A publicidade pinta, enquanto isso, uma cortina lilás com frisos dourados e perfumes de jasmim... Ah como é belo o mundo da publicidade, essa prostituta velha, cafetina de valores! Essa, que vende venenos que nos matam, que entorpecem nossas crianças, que nos adestram desde o berço como consumidores. Essa, que nos carimba como peixes fisgados, como gado marcado, na roda sem fim da sociedade supérflua.

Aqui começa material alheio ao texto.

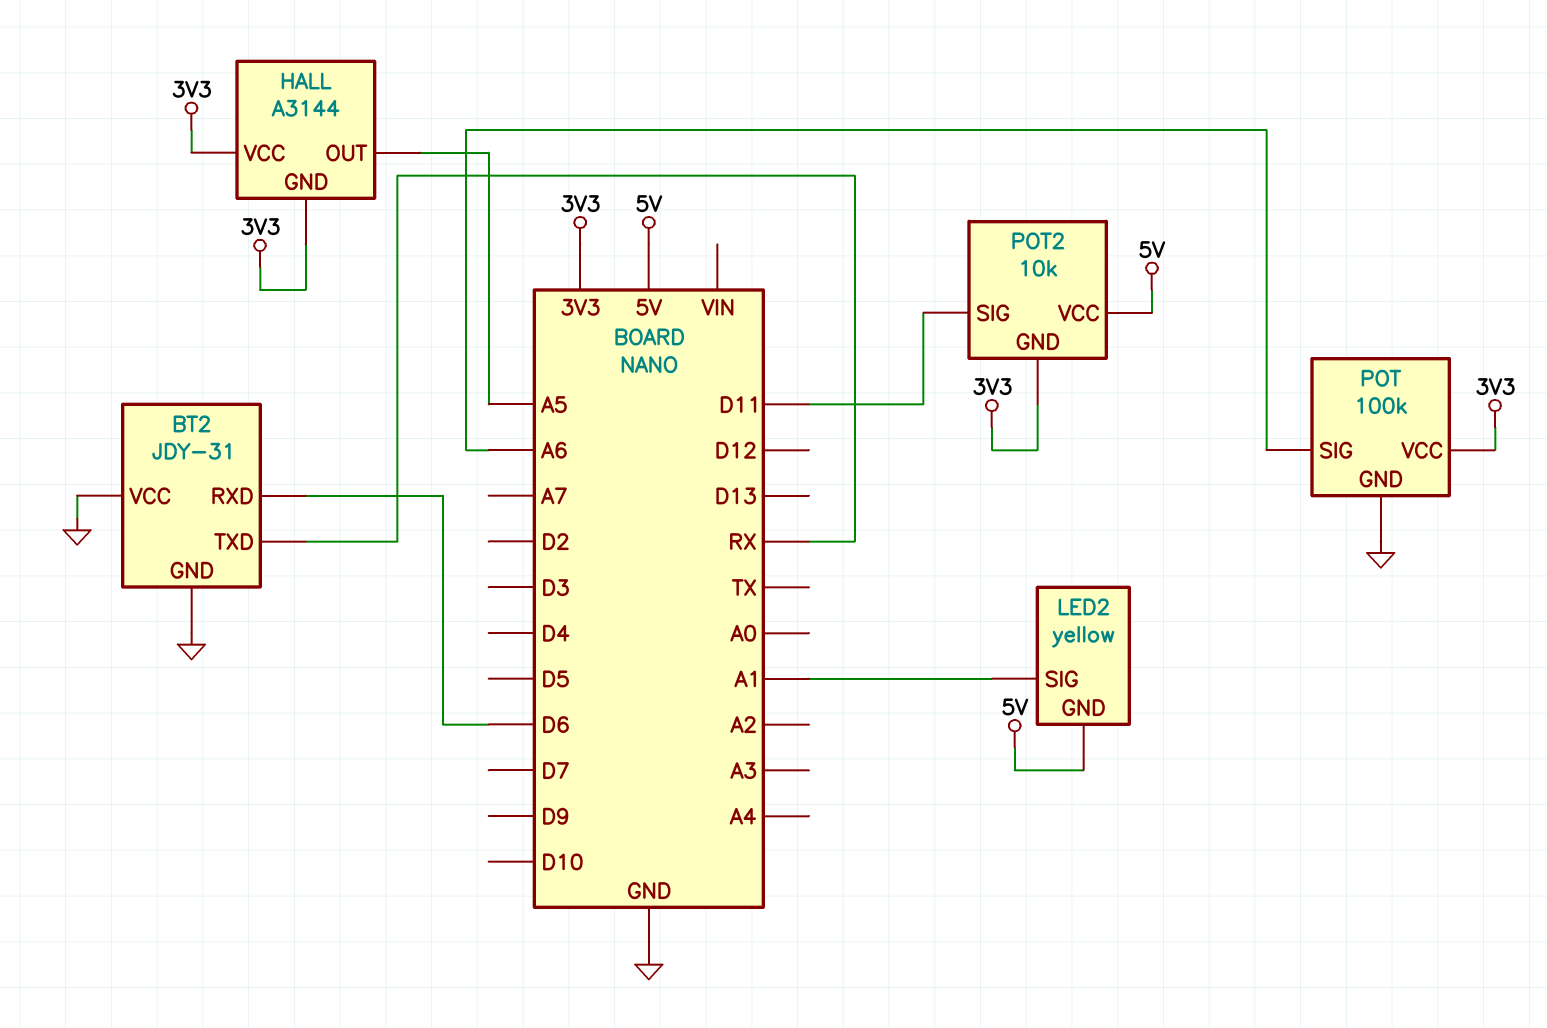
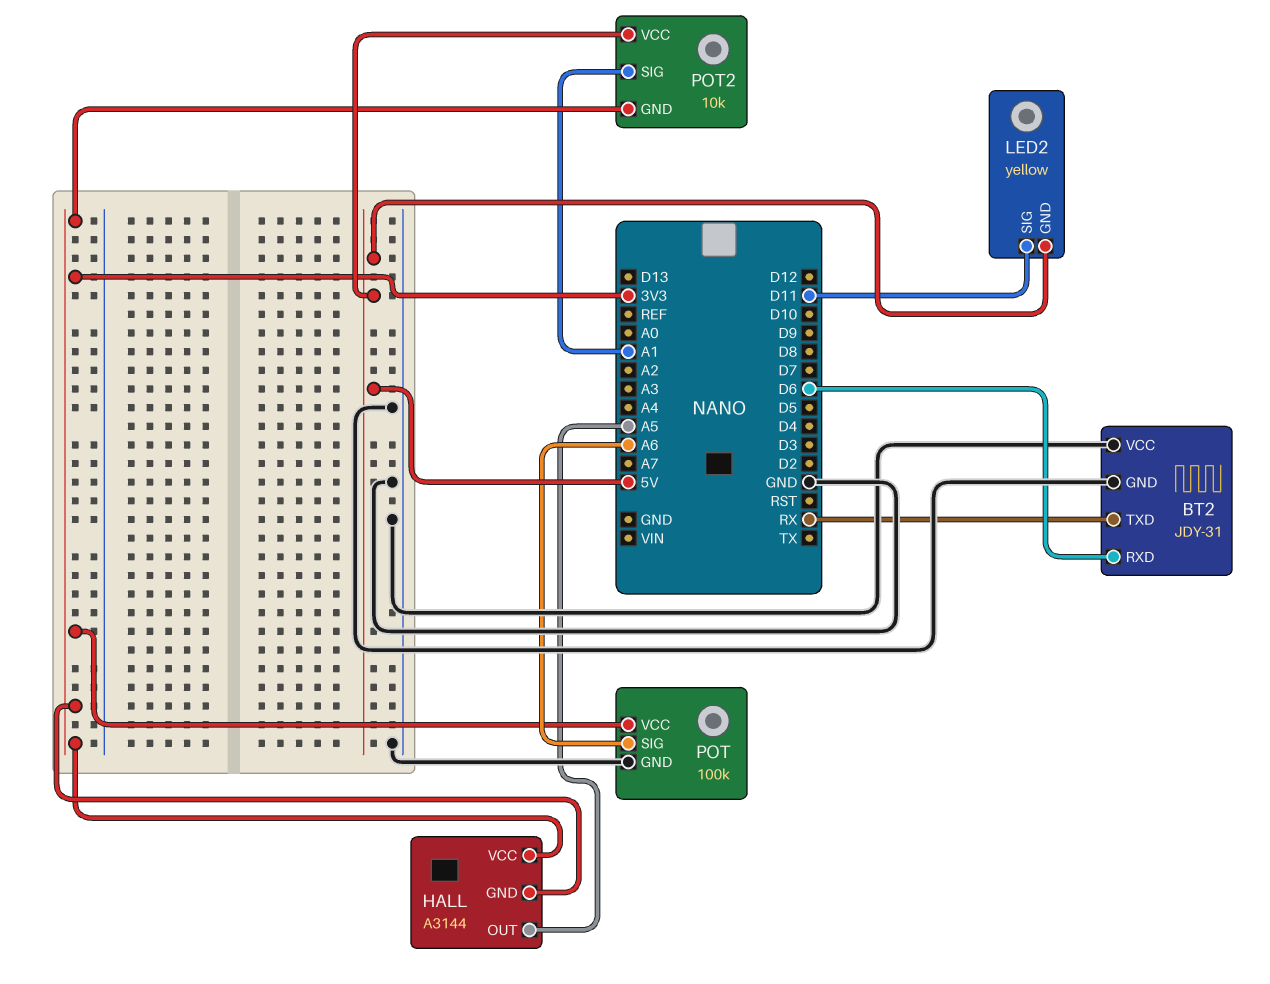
LED2 pin SIG: A1 -> D11
POT2 pin SIG: D11 -> A1

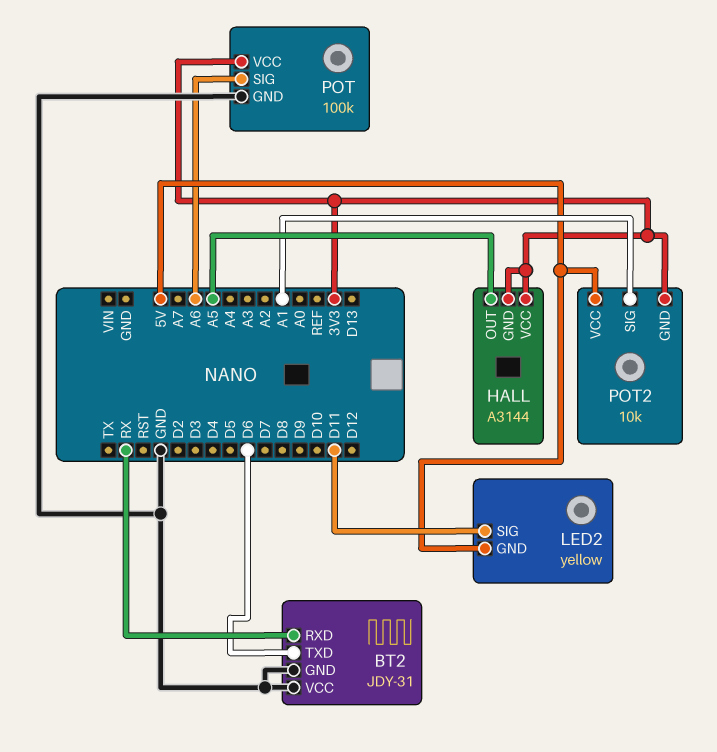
BT2 pin RXD: D6 -> RX
BT2 pin TXD: RX -> D6

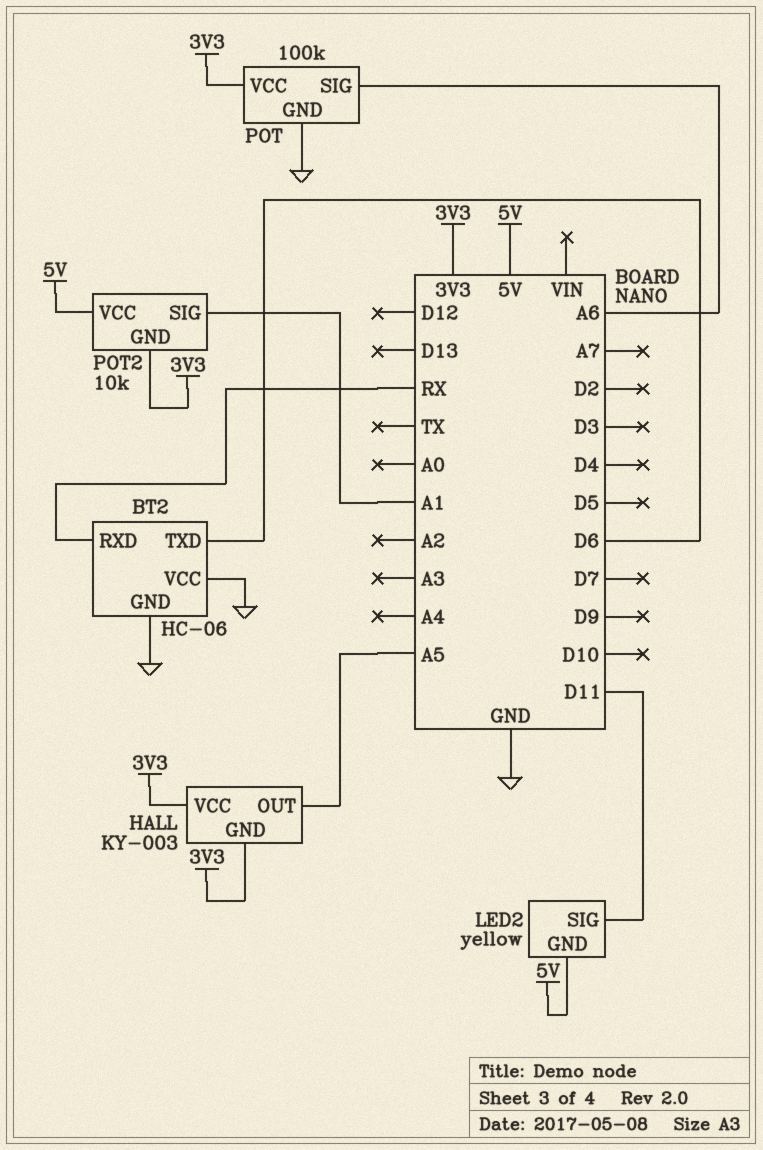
BT2: JDY-31 -> HC-06
HALL: A3144 -> KY-003

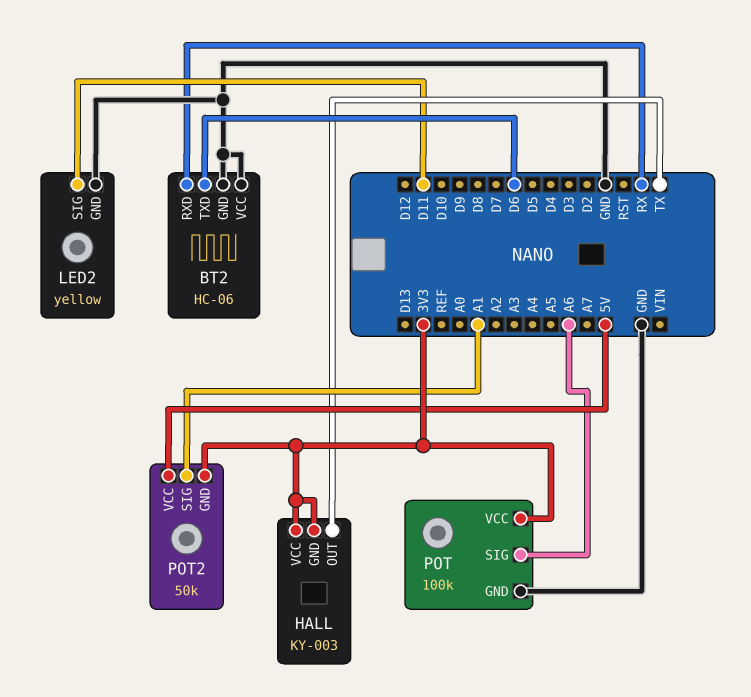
HALL pin OUT: A5 -> TX
LED2 pin GND: 5V -> GND
POT2: 10k -> 50k

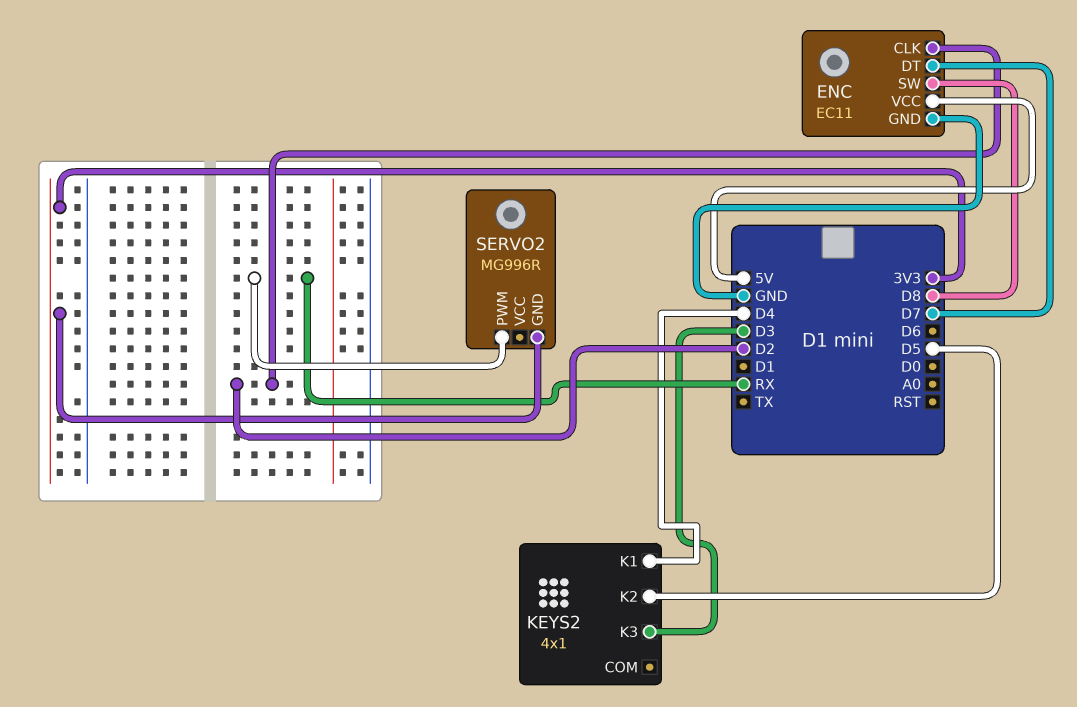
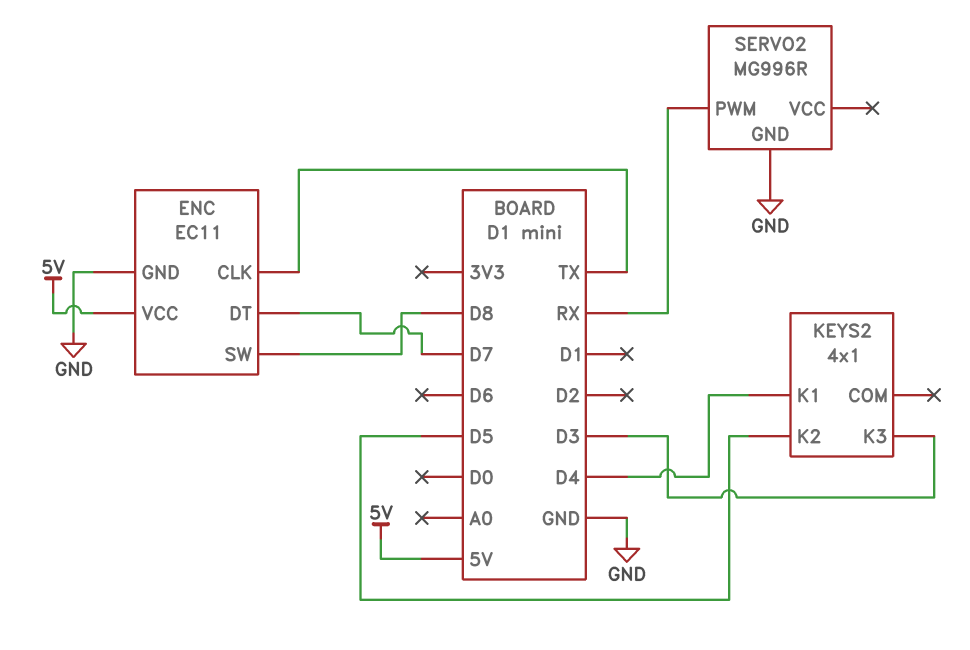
ENC pin CLK: D2 -> TX
SERVO2 pin GND: 3V3 -> GND

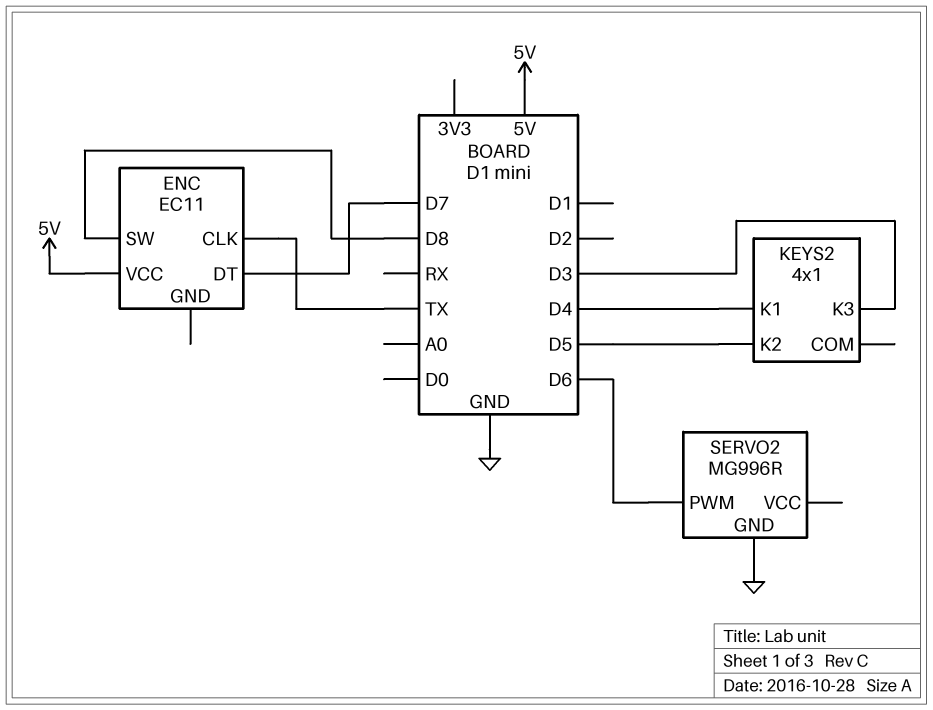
ENC pin GND: GND -> none
SERVO2 pin PWM: RX -> D6

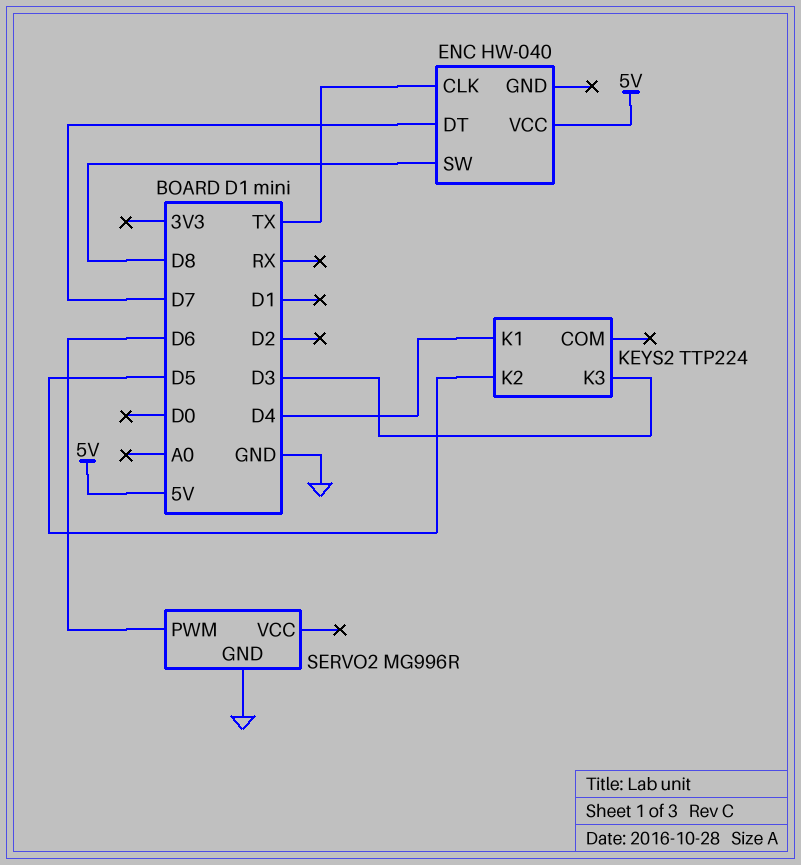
ENC: EC11 -> HW-040
KEYS2: 4x1 -> TTP224

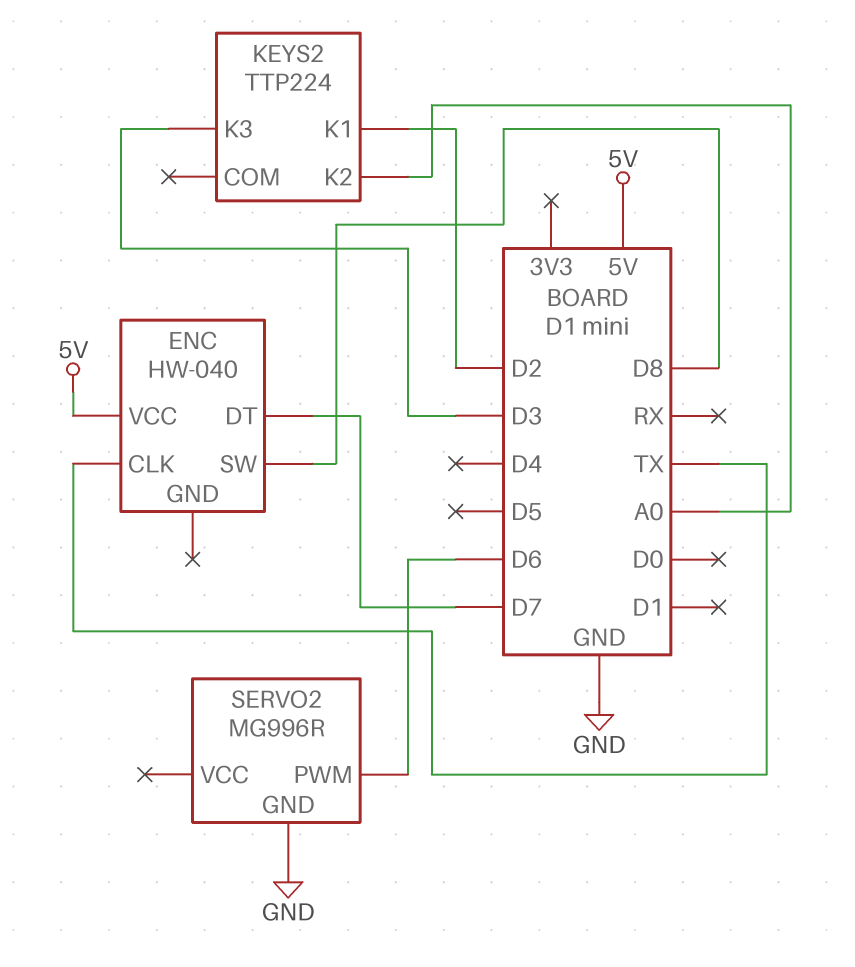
KEYS2 pin K1: D4 -> D2
KEYS2 pin K2: D5 -> A0

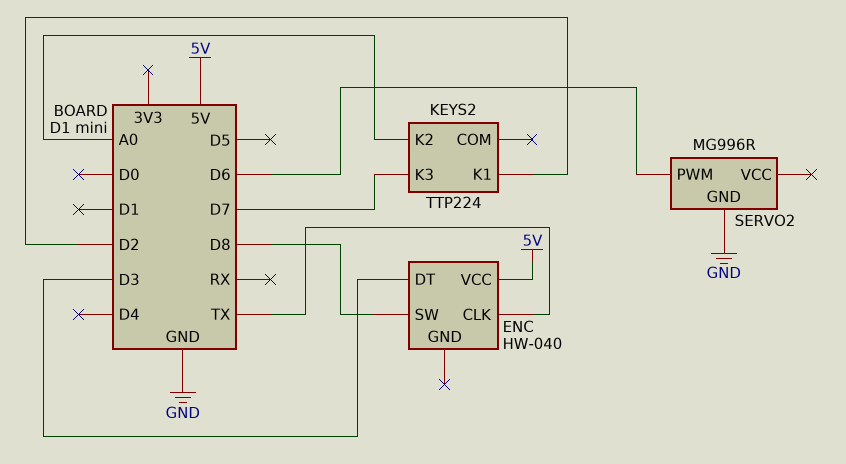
ENC pin DT: D7 -> D3
KEYS2 pin K3: D3 -> D7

A festa acabou. Por enquanto. O capitalismo tem muitas pernas. Gato assassino de muitos fôlegos. O capitalismo morreu! Viva o capitalismo! Ele se reerguerá, com novos atores recitando os mesmos papéis, adequados ao novo cenário, com um ou dois gramas a mais de presença estatal e gerência financeira governamental. Como sempre, a ruína de uns fará a glória de outros. Recolherão o lixo e colocarão pra baixo do tapete. Até a próxima crise. Foi assim em 1929, em 1982, em 1988. E Wall Street, a “Rua do Muro” (Perdoem-me: Wikipédia: “Lá, os holandeses tinham construído uma parede da madeira e lama em 1652. A parede significou uma defesa de encontro ao ataque possível dos índios de Lenape, de colonizadores da Nova Inglaterra e dos Ingleses, mas no fato foi usada manter os escravos negros da colônia”), construída outrora para afastar índios incômodos, ali, onde batem os suspiros dos miseráveis, renascerá, ainda que em outro endereço, mouca como sempre, olímpica como sempre, pronta pra arregimentar uma nova geração de maldades.
O que fazer?
Recuperemos o sagrado. O valor das coisas gloriosas, porque simples. Pessoas que não sejam cartões de crédito, cujos corações não sejam calculadoras. Um Deus que não seja um periquito.
Escrito em 29/09/08. A essa altura, o pacote já terá sido remendado e aprovado. Mas a reflexão permanece válida. O que isso tem a ver com Direito? Ora, abra os olhos, amigo!